Sir Mix-A-Lot

Sir Mix-A-Lot Artistfacts

  • August 12, 1963
  • Sir Mix-a-Lot is overwhelmingly known for his 1992 #1 hit "Baby Got Back," but he was already a Platinum-selling rapper by that point with a huge following in the Seattle area, where he's from. His debut album, Swass, was released in 1988 and earned the Platinum certification in 1990 for selling over a million copies in America.
  • His real name is Anthony Ray. He's a DJ and producer as well as a rapper; the name Sir Mix-A-Lot is a nod to his talent for mixing all kinds of sounds from various drum machines, synthesizers and samplers.
  • He's from Seattle, which was far better known for grunge than hip-hop when he was coming up in the late '80s and early '90s.

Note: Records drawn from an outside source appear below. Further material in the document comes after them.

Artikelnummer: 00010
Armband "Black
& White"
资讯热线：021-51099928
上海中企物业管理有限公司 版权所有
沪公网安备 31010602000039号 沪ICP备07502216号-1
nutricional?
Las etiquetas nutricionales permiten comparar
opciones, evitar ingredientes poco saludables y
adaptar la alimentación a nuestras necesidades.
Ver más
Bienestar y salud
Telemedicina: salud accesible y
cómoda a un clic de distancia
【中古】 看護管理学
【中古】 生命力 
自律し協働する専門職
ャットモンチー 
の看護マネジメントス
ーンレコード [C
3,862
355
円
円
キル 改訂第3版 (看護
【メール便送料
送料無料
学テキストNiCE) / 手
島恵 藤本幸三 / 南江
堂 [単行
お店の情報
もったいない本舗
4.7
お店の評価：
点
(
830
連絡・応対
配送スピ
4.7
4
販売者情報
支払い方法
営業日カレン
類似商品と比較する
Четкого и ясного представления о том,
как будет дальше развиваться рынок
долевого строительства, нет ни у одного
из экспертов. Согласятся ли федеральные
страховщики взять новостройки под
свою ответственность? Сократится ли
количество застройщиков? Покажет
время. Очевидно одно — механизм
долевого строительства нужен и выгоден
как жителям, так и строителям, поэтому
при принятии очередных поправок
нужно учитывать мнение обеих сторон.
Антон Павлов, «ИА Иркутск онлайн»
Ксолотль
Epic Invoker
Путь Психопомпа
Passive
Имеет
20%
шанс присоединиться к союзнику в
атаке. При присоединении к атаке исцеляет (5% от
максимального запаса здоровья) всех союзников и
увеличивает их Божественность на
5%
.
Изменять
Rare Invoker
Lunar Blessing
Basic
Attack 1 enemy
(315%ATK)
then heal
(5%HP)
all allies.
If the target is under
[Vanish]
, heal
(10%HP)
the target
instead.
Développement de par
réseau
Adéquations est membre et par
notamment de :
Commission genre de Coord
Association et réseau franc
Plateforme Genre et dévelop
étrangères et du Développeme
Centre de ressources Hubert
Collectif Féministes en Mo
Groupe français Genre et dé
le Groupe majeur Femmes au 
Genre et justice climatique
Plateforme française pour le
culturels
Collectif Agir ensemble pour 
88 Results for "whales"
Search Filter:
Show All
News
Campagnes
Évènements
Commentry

He was the first rapper from the area to become famous; there wasn't another until Macklemore emerged in 2012 with "Can't Hold Us."
  • Sir Mix-a-Lot was one of the first rappers to collaborate with rock bands. On his 1988 debut album, Swass, he teamed with the band Metal Church for a reworking of "Iron Man"; in 1993 he collaborated with the band Mudhoney (also from Seattle) for the song "Freak Momma," which appears on the soundtrack to the movie Judgment Night.
  • When the Experience Music Project opened in Seattle in 2000, Sir Mix-a-Lot's mixer was on display, honoring his contribution to the city's music scene. Over the years, he's been a part of various exhibits at the museum, which has since been renamed the Museum of Pop Culture.
  • His early songs he made in a studio tucked into his apartment in Rainier Beach in Seatle using an 8-track recorder, an Oberheim DMX drum machine, a Roland Juno 2 synthesizer, an Akai 612 sampler and an Apple computer. When he'd complete a song, he'd put it to tape and give it a road test, blasting it from his Cadillac Coupe de Ville (his hooptie) while driving around town. "There are very few outlets for hip-hop in Seattle," he explained in 1986. "So if I can't get airplay I just go out into the street to find out if it's good or not."
  • He released his first two albums on his own label, Nastymix, and in 1991 signed with Rick Rubin's Def American Recordings. In 1994, when Rubin changed the label name to American Recordings, he held a funeral for the word "def" that Sir Mix-a-Lot attended along with about 1500 other people. "You got all the big boys in the record business out here for a burial of three letters," he said at the event. "I'm trippin'. I hope this many people come when I'm out of here."
  • The 2005 Pussycat Dolls hit "Don't Cha" interpolates his 1988 song "Swass," which goes:

    Don't you wish your boyfriend was swass like me

    Sir Mix-a-Lot is listed as a writer on that song.
  • "Baby Got Back" is a Golden Goose for Sir Mix-a-Lot; he says the song has earned him over $100 million dollars. That allows him to work if and when he wants to.